"""
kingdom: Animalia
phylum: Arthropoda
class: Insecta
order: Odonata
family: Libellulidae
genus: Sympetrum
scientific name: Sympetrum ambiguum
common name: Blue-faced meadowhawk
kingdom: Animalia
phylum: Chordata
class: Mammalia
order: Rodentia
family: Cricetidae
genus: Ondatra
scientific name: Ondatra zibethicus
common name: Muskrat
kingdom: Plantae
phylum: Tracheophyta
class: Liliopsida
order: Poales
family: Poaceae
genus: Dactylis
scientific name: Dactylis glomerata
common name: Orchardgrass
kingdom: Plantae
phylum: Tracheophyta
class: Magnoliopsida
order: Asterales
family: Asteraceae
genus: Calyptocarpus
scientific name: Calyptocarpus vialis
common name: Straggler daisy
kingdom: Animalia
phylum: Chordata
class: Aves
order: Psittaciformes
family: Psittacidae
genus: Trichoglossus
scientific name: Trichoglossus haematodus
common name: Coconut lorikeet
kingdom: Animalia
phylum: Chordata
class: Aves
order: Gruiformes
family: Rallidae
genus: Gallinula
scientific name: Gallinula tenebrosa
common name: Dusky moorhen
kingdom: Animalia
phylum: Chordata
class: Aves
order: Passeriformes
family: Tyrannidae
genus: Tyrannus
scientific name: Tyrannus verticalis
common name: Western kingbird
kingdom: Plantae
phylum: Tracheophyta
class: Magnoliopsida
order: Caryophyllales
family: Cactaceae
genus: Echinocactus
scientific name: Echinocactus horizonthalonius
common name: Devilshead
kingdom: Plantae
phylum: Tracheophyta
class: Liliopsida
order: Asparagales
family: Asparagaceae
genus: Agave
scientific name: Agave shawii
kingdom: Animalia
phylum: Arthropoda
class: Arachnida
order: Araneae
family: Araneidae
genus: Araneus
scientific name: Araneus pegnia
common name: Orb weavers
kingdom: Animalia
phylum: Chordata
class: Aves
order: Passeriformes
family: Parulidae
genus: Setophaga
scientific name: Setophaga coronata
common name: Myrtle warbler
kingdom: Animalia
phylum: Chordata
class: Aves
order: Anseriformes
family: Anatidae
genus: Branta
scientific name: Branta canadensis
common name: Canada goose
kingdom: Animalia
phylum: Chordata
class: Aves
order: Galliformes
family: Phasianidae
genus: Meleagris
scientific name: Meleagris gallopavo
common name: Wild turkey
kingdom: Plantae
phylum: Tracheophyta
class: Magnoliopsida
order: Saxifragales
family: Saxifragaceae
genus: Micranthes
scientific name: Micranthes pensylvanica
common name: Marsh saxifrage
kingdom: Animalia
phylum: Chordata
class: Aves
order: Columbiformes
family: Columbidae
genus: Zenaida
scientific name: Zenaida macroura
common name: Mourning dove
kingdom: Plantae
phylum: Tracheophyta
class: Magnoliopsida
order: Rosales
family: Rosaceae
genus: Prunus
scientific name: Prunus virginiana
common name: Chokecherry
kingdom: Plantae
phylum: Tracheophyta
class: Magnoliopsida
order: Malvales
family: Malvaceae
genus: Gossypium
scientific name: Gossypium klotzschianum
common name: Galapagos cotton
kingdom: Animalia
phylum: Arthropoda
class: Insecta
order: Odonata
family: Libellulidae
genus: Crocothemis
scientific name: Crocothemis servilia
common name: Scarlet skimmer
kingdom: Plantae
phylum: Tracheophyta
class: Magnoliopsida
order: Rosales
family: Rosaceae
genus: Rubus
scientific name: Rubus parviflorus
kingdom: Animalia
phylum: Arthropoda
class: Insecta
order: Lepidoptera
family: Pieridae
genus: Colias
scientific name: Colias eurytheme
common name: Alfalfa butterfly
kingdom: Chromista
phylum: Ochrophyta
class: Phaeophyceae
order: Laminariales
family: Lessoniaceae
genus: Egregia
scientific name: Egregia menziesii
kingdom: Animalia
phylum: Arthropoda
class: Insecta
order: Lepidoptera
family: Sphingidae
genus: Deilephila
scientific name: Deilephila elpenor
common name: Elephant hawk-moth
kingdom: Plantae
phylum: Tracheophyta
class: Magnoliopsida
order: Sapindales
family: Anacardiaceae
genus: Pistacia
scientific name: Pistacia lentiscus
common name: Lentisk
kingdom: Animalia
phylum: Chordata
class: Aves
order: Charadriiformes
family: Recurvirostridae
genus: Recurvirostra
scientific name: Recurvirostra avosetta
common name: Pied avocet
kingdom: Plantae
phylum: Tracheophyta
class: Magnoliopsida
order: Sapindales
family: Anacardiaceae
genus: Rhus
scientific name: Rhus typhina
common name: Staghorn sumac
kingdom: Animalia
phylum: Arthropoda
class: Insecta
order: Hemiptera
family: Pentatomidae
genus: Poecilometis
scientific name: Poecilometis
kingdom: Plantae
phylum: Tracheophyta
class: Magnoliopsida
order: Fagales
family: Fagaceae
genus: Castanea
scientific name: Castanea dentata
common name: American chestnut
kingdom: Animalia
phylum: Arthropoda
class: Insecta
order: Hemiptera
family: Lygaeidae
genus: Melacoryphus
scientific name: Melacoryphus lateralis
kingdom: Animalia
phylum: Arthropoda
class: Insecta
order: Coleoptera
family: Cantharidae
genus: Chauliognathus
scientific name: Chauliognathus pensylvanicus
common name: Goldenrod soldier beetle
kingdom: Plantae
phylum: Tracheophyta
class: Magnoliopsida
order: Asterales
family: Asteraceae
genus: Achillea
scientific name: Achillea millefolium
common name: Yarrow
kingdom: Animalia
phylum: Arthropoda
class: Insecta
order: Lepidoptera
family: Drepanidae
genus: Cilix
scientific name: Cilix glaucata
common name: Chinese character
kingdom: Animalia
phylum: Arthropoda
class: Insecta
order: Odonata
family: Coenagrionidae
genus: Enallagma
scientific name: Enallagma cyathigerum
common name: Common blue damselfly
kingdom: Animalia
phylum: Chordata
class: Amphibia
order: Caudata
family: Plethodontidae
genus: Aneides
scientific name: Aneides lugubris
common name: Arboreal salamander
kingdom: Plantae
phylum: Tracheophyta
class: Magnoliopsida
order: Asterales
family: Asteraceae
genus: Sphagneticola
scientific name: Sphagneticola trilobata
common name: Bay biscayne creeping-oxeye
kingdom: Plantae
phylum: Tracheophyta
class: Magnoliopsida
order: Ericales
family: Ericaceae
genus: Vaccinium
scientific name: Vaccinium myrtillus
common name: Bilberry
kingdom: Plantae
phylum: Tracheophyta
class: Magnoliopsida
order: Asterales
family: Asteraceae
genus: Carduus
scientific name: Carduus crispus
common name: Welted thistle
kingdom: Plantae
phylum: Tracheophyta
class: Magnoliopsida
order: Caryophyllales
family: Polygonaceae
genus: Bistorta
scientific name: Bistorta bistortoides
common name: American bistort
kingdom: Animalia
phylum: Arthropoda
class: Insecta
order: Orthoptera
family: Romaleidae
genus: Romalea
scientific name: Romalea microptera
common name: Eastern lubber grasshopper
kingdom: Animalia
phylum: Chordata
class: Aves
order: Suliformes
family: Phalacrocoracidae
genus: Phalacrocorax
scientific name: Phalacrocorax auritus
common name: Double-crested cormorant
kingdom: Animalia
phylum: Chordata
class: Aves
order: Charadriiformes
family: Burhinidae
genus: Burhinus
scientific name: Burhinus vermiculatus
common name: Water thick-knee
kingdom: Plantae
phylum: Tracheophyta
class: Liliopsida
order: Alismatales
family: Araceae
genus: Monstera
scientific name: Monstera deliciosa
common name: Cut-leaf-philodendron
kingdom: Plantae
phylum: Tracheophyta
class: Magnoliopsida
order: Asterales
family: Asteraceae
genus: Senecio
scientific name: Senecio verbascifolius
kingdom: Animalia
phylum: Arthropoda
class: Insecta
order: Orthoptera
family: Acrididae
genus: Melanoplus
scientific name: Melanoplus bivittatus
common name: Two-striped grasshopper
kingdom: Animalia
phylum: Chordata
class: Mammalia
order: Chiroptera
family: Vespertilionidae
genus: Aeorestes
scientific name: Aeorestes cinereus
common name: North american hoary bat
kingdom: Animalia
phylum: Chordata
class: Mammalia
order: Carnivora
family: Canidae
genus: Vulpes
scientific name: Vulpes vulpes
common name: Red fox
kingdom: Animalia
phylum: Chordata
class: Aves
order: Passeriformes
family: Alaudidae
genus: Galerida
"""
■ **Prompt**
Output as a JSON list of strings, one string per line and no strings for blank lines, the lines of the items starting with the line that contains "scientific name: Castanea dentata" and going on through the line that contains "genus: Achillea", both of those lines included.

■ **Task output**
[
  "scientific name: Castanea dentata",
  "common name: American chestnut",
  "kingdom: Animalia",
  "phylum: Arthropoda",
  "class: Insecta",
  "order: Hemiptera",
  "family: Lygaeidae",
  "genus: Melacoryphus",
  "scientific name: Melacoryphus lateralis",
  "kingdom: Animalia",
  "phylum: Arthropoda",
  "class: Insecta",
  "order: Coleoptera",
  "family: Cantharidae",
  "genus: Chauliognathus",
  "scientific name: Chauliognathus pensylvanicus",
  "common name: Goldenrod soldier beetle",
  "kingdom: Plantae",
  "phylum: Tracheophyta",
  "class: Magnoliopsida",
  "order: Asterales",
  "family: Asteraceae",
  "genus: Achillea"
]